Supplementary Figure S10 The effects of protease and phosphatase inhibitors on the accumulation of CjWRKY1 protein and transcript levels of biosynthetic genes in Cj156-S and CjY cells. The accumulation of the CjWRKY1 protein was measured at 24 h (a) and 48 h (c) after treatment with 0.1% DMSO, 50 µm MG132, or 50 µm MG132, protease inhibitors and phosphatase inhibitors. The transcript levels of the CjWRKY1, Cj6OMT, and CjCYP80B2 genes were measured by quantitative RT-PCR at 24 h (b) and 48 h (d) after treatment.

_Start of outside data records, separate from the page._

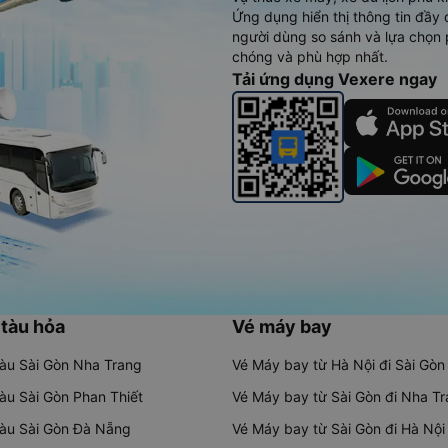
Ứng dụng hiển thị thông tin đầy 
người dùng so sánh và lựa chọn 
chóng và phù hợp nhất.
Tải ứng dụng Vexere ngay
 tàu hỏa
Vé máy bay
tàu Sài Gòn Nha Trang
Vé Máy bay từ Hà Nội đi Sài Gòn
tàu Sài Gòn Phan Thiết
Vé Máy bay từ Sài Gòn đi Nha T
tàu Sài Gòn Đà Nẵng
Vé Máy bay từ Sài Gòn đi Hà Nội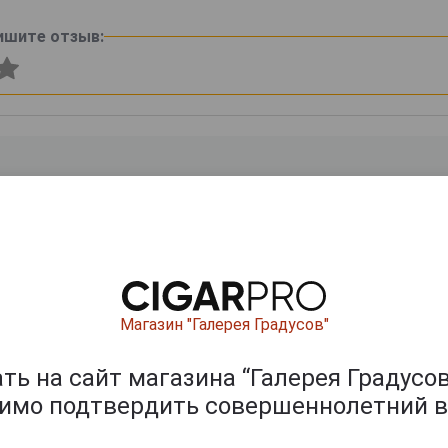
ишите отзыв:
0
и
Магазин "Галерея Градусов"
ь на сайт магазина “Галерея Градусов
димо подтвердить совершеннолетний в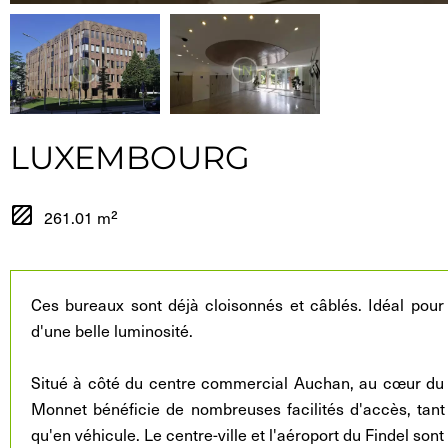
LUXEMBOURG
261.01 m²
Ces bureaux sont déjà cloisonnés et câblés. Idéal pour
d'une belle luminosité.
Situé à côté du centre commercial Auchan, au cœur du s
Monnet bénéficie de nombreuses facilités d'accès, tan
qu'en véhicule. Le centre-ville et l'aéroport du Findel son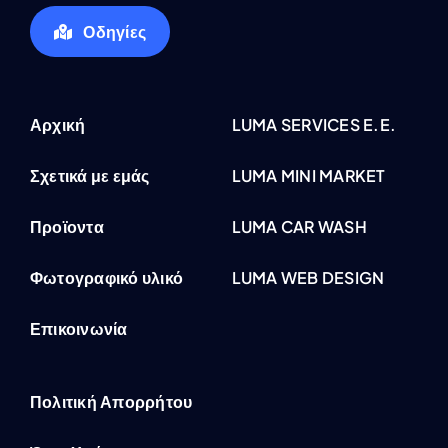
Οδηγίες
Αρχική
LUMA SERVICES E.E.
Σχετικά με εμάς
LUMA MINI MARKET
Προϊοντα
LUMA CAR WASH
Φωτογραφικό υλικό
LUMA WEB DESIGN
Επικοινωνία
Πολιτική Απορρήτου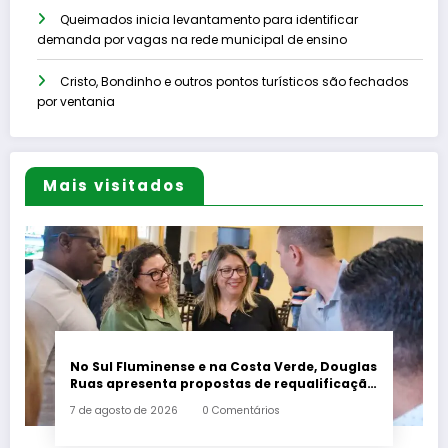
Queimados inicia levantamento para identificar
demanda por vagas na rede municipal de ensino
Cristo, Bondinho e outros pontos turísticos são fechados
por ventania
Mais visitados
No Sul Fluminense e na Costa Verde, Douglas
Ruas apresenta propostas de requalificação
urbana
7 de agosto de 2026
0 Comentários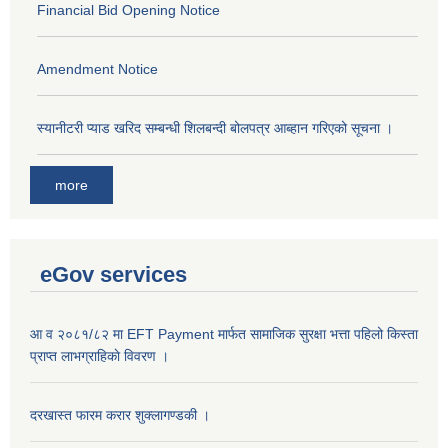
Financial Bid Opening Notice
Amendment Notice
स्यानीटरी प्याड खरिद सम्बन्धी शिलबन्दी बोलपत्र आब्हान गरिएको सूचना ।
more
eGov services
आ व २०८१/८२ मा EFT Payment मार्फत सामाजिक सुरक्षा भत्ता पहिलो किस्ता
प्राप्त लाभग्राहिकाे विवरण ।
दरखास्त फारम करार शुक्लागण्डकी ।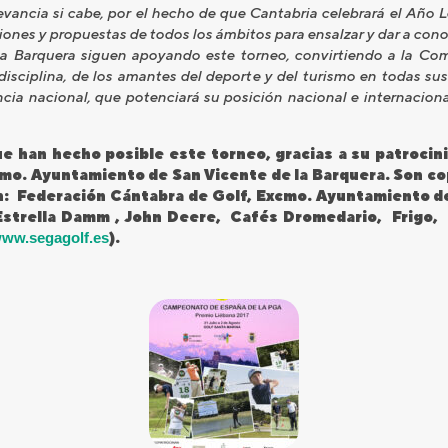
evancia si cabe, por el hecho de que Cantabria celebrará el Año 
iones y propuestas de todos los ámbitos para ensalzar y dar a con
a Barquera siguen apoyando este torneo, convirtiendo a la Co
disciplina, de los amantes del deporte y del turismo en todas sus
cia nacional, que potenciará su posición nacional e internacion
e han hecho posible este torneo, gracias a su patrocin
cmo. Ayuntamiento de San Vicente de la Barquera. Son c
an: Federación Cántabra de Golf, Excmo. Ayuntamiento 
 Estrella Damm , John Deere, Cafés Dromedario, Frigo,
ww.segagolf.es
).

The relative expression levels were estimated by the standard curve method with three technical replicates and standardized with the β-actin gene as an internal control. The average value of Cj156-S with DMSO treatment was set as 1. The data are shown as the mean ± s.d.

Supplementary Figure S11 Current model of post-translational regulation of the CjWRKY1 protein in C. japonica cells. Top panel; UPS-dependent pathway in which CjWRKY1 is degraded by the 26S proteasome in the nucleus. Lower panel; UPS-independent pathway in which tyrosine-phosphorylated CjWRKY1 without DNA binding activity is excreted to the cytosol and degraded by unidentified proteases.